* _TASK PROMPT_
Quote the records that follow in full, leaving the pictures out.

[Start of section]

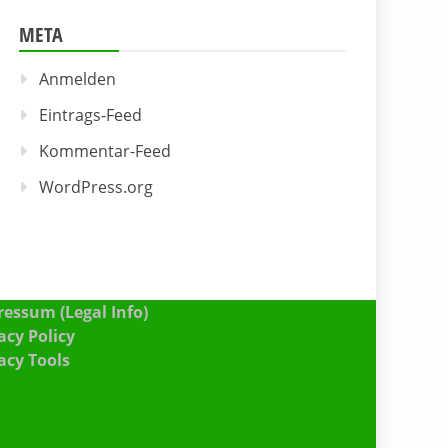
META
Anmelden
Eintrags-Feed
Kommentar-Feed
WordPress.org
essum (Legal Info)
acy Policy
acy Tools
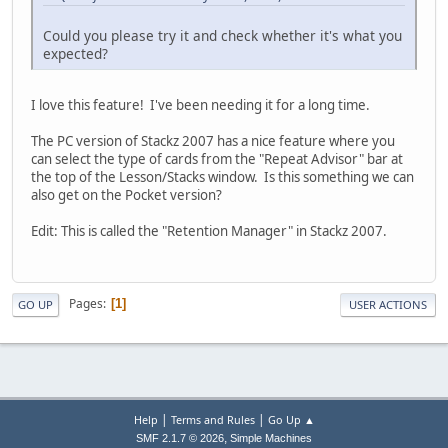
Could you please try it and check whether it's what you
expected?
I love this feature! I've been needing it for a long time.
The PC version of Stackz 2007 has a nice feature where you
can select the type of cards from the "Repeat Advisor" bar at
the top of the Lesson/Stacks window. Is this something we can
also get on the Pocket version?
Edit: This is called the "Retention Manager" in Stackz 2007.
Pages
1
GO UP
USER ACTIONS
|
|
Help
Terms and Rules
Go Up ▲
,
SMF 2.1.7 © 2026
Simple Machines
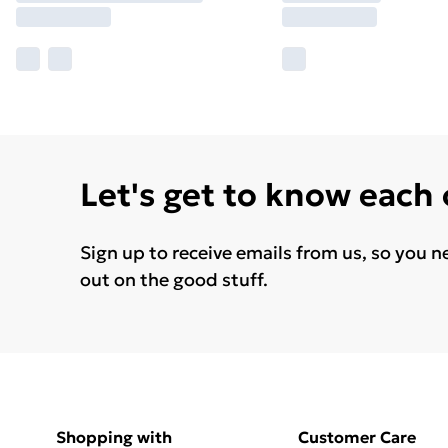
Let's get to know each
Sign up to receive emails from us, so you n
out on the good stuff.
Shopping with
Customer Care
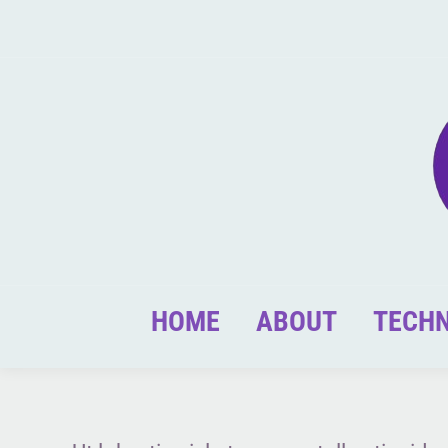
HOME
ABOUT
TECH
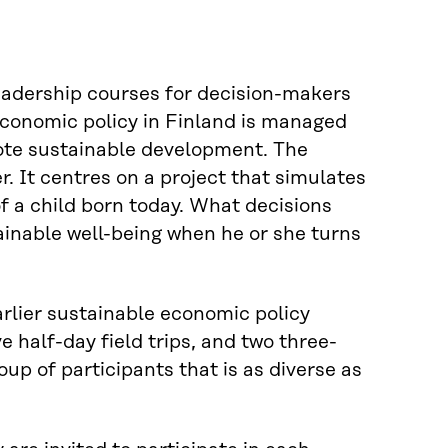
eadership courses for decision-makers
 economic policy in Finland is managed
mote sustainable development. The
r. It centres on a project that simulates
f a child born today. What decisions
tainable well-being when he or she turns
earlier sustainable economic policy
e half-day field trips, and two three-
oup of participants that is as diverse as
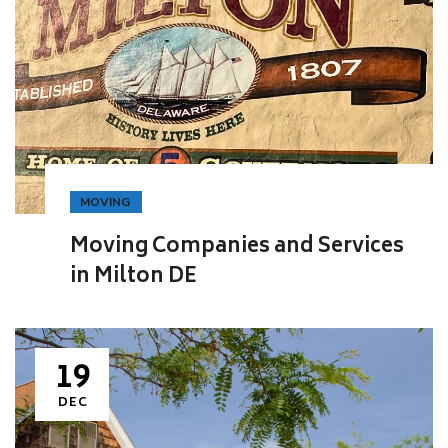
MOVING
Moving Companies and Services
in Milton DE
19
DEC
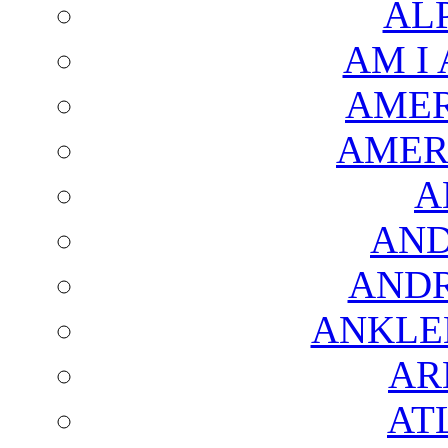
AL
AM I
AMER
AMER
A
AND
AND
ANKLE
AR
AT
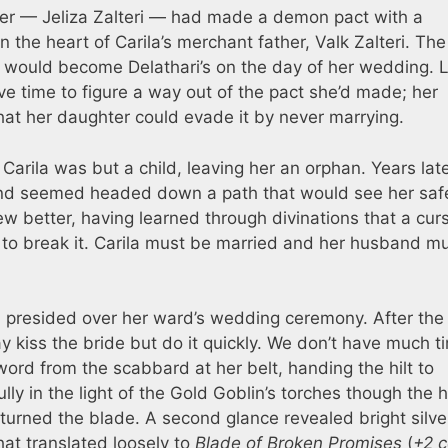
ther — Jeliza Zalteri — had made a demon pact with a
 the heart of Carila’s merchant father, Valk Zalteri. The
ul would become Delathari’s on the day of her wedding. L
e time to figure a way out of the pact she’d made; her
at her daughter could evade it by never marrying.
arila was but a child, leaving her an orphan. Years lat
 and seemed headed down a path that would see her saf
ew better, having learned through divinations that a cur
o break it. Carila must be married and her husband m
a presided over her ward’s wedding ceremony. After th
kiss the bride but do it quickly. We don’t have much ti
ord from the scabbard at her belt, handing the hilt to
ly in the light of the Gold Goblin’s torches though the 
e turned the blade. A second glance revealed bright silve
at translated loosely to
Blade of Broken Promises
(
+2 c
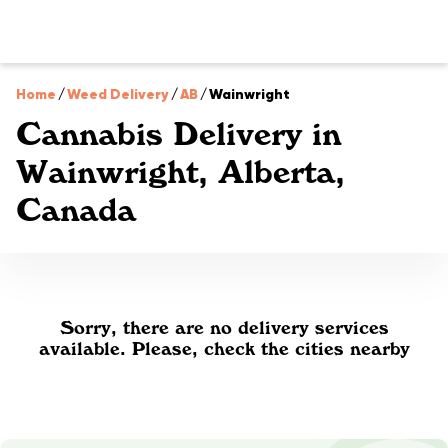
Home
/
Weed Delivery
/
AB
/
Wainwright
Cannabis Delivery in
Wainwright, Alberta,
Canada
Sorry, there are no delivery services
available. Please, check the cities nearby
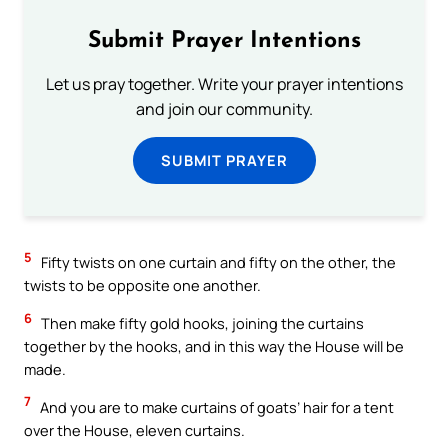
Submit Prayer Intentions
Let us pray together. Write your prayer intentions
and join our community.
SUBMIT PRAYER
5
Fifty twists on one curtain and fifty on the other, the
twists to be opposite one another.
6
Then make fifty gold hooks, joining the curtains
together by the hooks, and in this way the House will be
made.
7
And you are to make curtains of goats’ hair for a tent
over the House, eleven curtains.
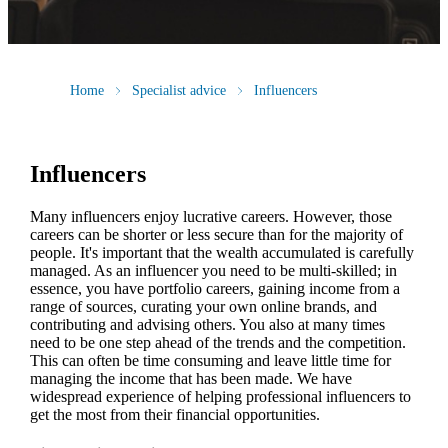
Home
Specialist advice
Influencers
Influencers
Many influencers enjoy lucrative careers. However, those
careers can be shorter or less secure than for the majority of
people. It's important that the wealth accumulated is carefully
managed. As an influencer you need to be multi-skilled; in
essence, you have portfolio careers, gaining income from a
range of sources, curating your own online brands, and
contributing and advising others. You also at many times
need to be one step ahead of the trends and the competition.
This can often be time consuming and leave little time for
managing the income that has been made. We have
widespread experience of helping professional influencers to
get the most from their financial opportunities.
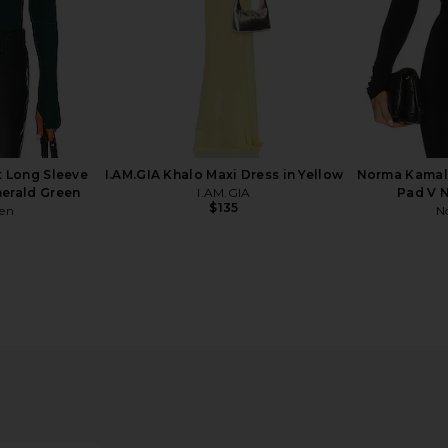
t Long Sleeve
I.AM.GIA Khalo Maxi Dress in Yellow
Norma Kamali
erald Green
I.AM.GIA
Pad V N
$135
ren
N
ck Bodysuit
Commando Ballet Crewneck
Norma Kam
Bodysuit in Espresso
t
Commando
N
$138
Previous price:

[End of section]

* _FINAL ANSWER_
META
Anmelden
Eintrags-Feed
Kommentar-Feed
WordPress.org
essum (Legal Info)
acy Policy
acy Tools
Could you please try it and check whether it's what you
expected?
I love this feature! I've been needing it for a long time.
The PC version of Stackz 2007 has a nice feature where you
can select the type of cards from the "Repeat Advisor" bar at
the top of the Lesson/Stacks window. Is this something we can
also get on the Pocket version?
Edit: This is called the "Retention Manager" in Stackz 2007.
Pages
1
GO UP
USER ACTIONS
|
|
Help
Terms and Rules
Go Up ▲
,
SMF 2.1.7 © 2026
Simple Machines
Let's get to know each
Sign up to receive emails from us, so you n
out on the good stuff.
Shopping with
Customer Care
HOME
ABOUT
TECH
eadership courses for decision-makers
 economic policy in Finland is managed
mote sustainable development. The
r. It centres on a project that simulates
f a child born today. What decisions
tainable well-being when he or she turns
earlier sustainable economic policy
e half-day field trips, and two three-
oup of participants that is as diverse as
MOVING
Moving Companies and Services
in Milton DE
19
DEC
AL
AM I
AMER
AMER
A
AND
AND
ANKLE
AR
AT
ther — Jeliza Zalteri — had made a demon pact with a
 the heart of Carila’s merchant father, Valk Zalteri. The
ul would become Delathari’s on the day of her wedding. L
e time to figure a way out of the pact she’d made; her
at her daughter could evade it by never marrying.
arila was but a child, leaving her an orphan. Years lat
 and seemed headed down a path that would see her saf
ew better, having learned through divinations that a cur
o break it. Carila must be married and her husband m
a presided over her ward’s wedding ceremony. After th
kiss the bride but do it quickly. We don’t have much ti
ord from the scabbard at her belt, handing the hilt to
ly in the light of the Gold Goblin’s torches though the 
e turned the blade. A second glance revealed bright silve
at translated loosely to
Blade of Broken Promises
(
+2 c
Home
/
Weed Delivery
/
AB
/
Wainwright
Cannabis Delivery in
Wainwright, Alberta,
Canada
Sorry, there are no delivery services
available. Please, check the cities nearby
Submit Prayer Intentions
Let us pray together. Write your prayer intentions
and join our community.
SUBMIT PRAYER
5
Fifty twists on one curtain and fifty on the other, the
twists to be opposite one another.
6
Then make fifty gold hooks, joining the curtains
together by the hooks, and in this way the House will be
made.
7
And you are to make curtains of goats’ hair for a tent
over the House, eleven curtains.
Home
Specialist advice
Influencers
Influencers
Many influencers enjoy lucrative careers. However, those
careers can be shorter or less secure than for the majority of
people. It's important that the wealth accumulated is carefully
managed. As an influencer you need to be multi-skilled; in
essence, you have portfolio careers, gaining income from a
range of sources, curating your own online brands, and
contributing and advising others. You also at many times
need to be one step ahead of the trends and the competition.
This can often be time consuming and leave little time for
managing the income that has been made. We have
widespread experience of helping professional influencers to
get the most from their financial opportunities.
t Long Sleeve
I.AM.GIA Khalo Maxi Dress in Yellow
Norma Kamali
erald Green
I.AM.GIA
Pad V N
$135
ren
N
ck Bodysuit
Commando Ballet Crewneck
Norma Kam
Bodysuit in Espresso
t
Commando
N
$138
Previous price:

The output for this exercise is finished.